According to the text on Shostakovich's Piano Trio No. 2, whose memory was the Trio dedicated to?

## Text to read
# # # # #
When did Shostakovich write his Piano Trio No. 2?

After completing his Eighth Symphony during the height of the Second World War, Shostakovich turned his thoughts towards a Piano Trio. He had already composed one such work early in his career, but it remained unpublished in his lifetime. This new composition, however, which occupied him from December 1943 to August of the following year, turned out to be rather different from his first effort and was conceived on a grander scale.

It’s a work that reflects not only the tragic circumstances of the period in which it was written, but also mourns the loss of the brilliant musicologist Ivan Sollertinsky who died unexpectedly in February 1944 at age of 41. Shostakovich was utterly devastated at the passing of his closest friend and poured out his anguish in a letter to Sollertinsky’s widow: ‘I have no words with which to express the pain that racked my entire being when I received this news… I am totally indebted to him for all my education. It will be unbelievably hard to live without him.’

The composer decided that his new Trio would be dedicated to Sollertinsky’s memory. In this way, he was continuing a tradition of memorial piano trios by Russian composers that began in the late 19th century in works by Tchaikovsky, Arensky and Rachmaninov. Yet Shostakovich’s Trio transcends these earlier models by also confronting the horrors perpetrated by the retreating German army during the last years of the war. In particular, Shostakovich was deeply affected by the stories featured in the Soviet press that SS guards at the death camps of Treblinka and Majdaenk had forced Jewish prisoners to dig their own graves and dance upon them. This discovery gave rise to the macabre musical imagery that haunts the Trio’s Finale.
# # # # #
## Data lines

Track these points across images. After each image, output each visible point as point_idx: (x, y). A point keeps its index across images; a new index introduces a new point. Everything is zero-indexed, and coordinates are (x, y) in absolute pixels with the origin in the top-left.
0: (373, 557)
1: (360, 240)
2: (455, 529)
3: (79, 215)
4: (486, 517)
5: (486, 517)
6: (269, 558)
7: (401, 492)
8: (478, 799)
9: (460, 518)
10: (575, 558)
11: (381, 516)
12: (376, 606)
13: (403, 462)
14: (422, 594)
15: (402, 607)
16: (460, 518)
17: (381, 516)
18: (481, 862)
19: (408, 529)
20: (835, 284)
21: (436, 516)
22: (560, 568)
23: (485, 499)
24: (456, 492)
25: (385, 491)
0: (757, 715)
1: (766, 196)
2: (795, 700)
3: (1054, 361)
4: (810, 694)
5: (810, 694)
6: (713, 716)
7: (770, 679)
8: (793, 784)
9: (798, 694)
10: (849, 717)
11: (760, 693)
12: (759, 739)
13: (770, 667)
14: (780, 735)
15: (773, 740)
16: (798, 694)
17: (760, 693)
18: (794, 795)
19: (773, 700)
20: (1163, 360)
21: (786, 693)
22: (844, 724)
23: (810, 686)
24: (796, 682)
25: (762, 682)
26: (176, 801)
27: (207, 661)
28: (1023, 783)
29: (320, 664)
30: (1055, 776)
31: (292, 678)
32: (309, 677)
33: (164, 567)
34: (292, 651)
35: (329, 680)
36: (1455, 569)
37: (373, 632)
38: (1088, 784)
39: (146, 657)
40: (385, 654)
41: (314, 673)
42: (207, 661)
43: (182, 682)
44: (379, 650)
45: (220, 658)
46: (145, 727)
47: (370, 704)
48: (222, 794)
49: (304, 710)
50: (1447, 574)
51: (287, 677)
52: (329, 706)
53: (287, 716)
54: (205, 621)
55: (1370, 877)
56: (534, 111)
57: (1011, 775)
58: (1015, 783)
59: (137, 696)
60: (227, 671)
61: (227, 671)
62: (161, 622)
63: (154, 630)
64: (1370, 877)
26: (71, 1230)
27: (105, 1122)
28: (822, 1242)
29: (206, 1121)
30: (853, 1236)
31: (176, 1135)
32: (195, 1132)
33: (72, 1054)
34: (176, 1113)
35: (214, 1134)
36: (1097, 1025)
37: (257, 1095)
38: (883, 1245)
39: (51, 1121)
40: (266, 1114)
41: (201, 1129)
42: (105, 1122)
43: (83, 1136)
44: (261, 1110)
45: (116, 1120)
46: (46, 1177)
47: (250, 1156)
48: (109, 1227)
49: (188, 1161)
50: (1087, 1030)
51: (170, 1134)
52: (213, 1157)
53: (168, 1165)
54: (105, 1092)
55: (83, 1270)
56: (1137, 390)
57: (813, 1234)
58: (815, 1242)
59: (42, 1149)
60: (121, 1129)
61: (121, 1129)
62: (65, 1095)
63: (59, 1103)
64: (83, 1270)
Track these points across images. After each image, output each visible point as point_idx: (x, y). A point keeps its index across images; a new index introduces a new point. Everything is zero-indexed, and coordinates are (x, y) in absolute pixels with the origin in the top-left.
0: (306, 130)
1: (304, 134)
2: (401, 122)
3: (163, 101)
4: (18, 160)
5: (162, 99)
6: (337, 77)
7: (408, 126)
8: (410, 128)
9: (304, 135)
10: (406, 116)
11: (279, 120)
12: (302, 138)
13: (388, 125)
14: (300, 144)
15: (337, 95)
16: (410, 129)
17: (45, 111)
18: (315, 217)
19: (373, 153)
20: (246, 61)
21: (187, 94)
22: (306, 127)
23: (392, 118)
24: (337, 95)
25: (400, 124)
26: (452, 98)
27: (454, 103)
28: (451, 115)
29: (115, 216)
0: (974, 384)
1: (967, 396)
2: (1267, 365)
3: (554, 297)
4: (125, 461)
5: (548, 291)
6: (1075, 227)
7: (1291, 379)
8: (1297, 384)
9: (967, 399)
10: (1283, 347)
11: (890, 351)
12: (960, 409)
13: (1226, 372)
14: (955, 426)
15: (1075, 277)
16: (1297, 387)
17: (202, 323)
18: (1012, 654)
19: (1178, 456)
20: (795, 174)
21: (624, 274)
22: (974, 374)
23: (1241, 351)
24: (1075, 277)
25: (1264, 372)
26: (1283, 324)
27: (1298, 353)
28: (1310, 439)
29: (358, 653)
# # # # #
## Task result
Ivan Sollertinsky